---------- DOCUMENT SECTION ----------
I’m writing this from 37,000 feet, somewhere over the middle of the country, on my way home from the Microsoft MVP Summit in Redmond, Washington. My laptop battery is at 61%, my sleep debt is considerable, and my brain is absolutely full. In the best way.
Every year, the MVP Summit reminds me why this community matters so much, and this year was no exception.
The Elephant in the Room: NDA
Let’s address this upfront. The vast majority of what gets discussed at the MVP Summit is under NDA. What happens in Redmond stays in Redmond.
So if you are hoping for a deep dive into what Microsoft is building, what they showed us behind closed doors, or what the next version of anything looks like, I genuinely cannot help you there. What I can tell you is that there were many sessions on AI. Like, a lot.
I really enjoyed hearing about [REDACTED], and [REDACTED], and also [REDACTED].
In all seriousness, though, the sessions on what Microsoft is working on were genuinely impressive. I left with real confidence that the future is bright. The direction is clear, the teams are thoughtful, and what they are building will matter. That is about as specific as I can get, and I mean it sincerely.
My Favorite Session: The Feedback Roundtable
If I had to pick one highlight from the session content, it was not a keynote or a product demo. It was a feedback session that I suspect does not get the recognition it deserves.
The format was simple: sit down at a table with a group of Microsoft folks and just… talk. What are you working on? What are you trying to accomplish? What is getting in your way? What could be better?
There is something powerful about that kind of conversation. No slides. No scripted demos. Just a direct, honest exchange about the realities of building things with Microsoft technology, what is working, what is frustrating, and where there is room to grow. The people across the table were genuinely listening, asking follow-up questions, and engaging with our answers in ways that made it clear this feedback actually goes somewhere.
----------
Duplicate the part of the MVP Summit post that opens with the words containing "So if you are" and closes with "Like, a lot.". The data has no connection to the MVP Summit post.
---------- COLLECTED MATERIAL ----------
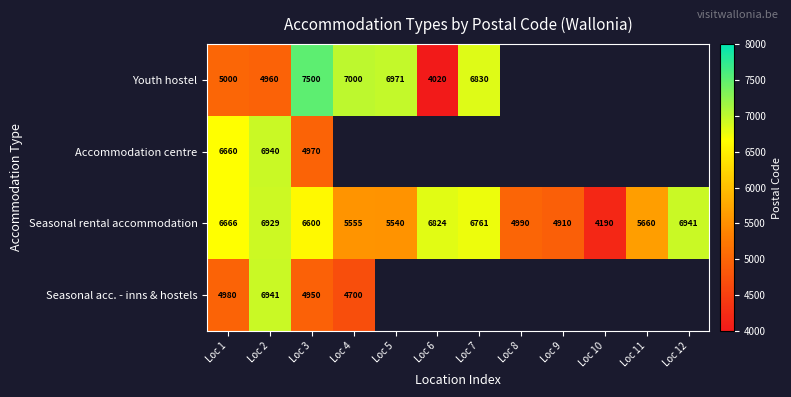

Which category has the highest value across all series?

Loc 3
----------
* WRITTEN SOLUTION *
So if you are hoping for a deep dive into what Microsoft is building, what they showed us behind closed doors, or what the next version of anything looks like, I genuinely cannot help you there. What I can tell you is that there were many sessions on AI. Like, a lot.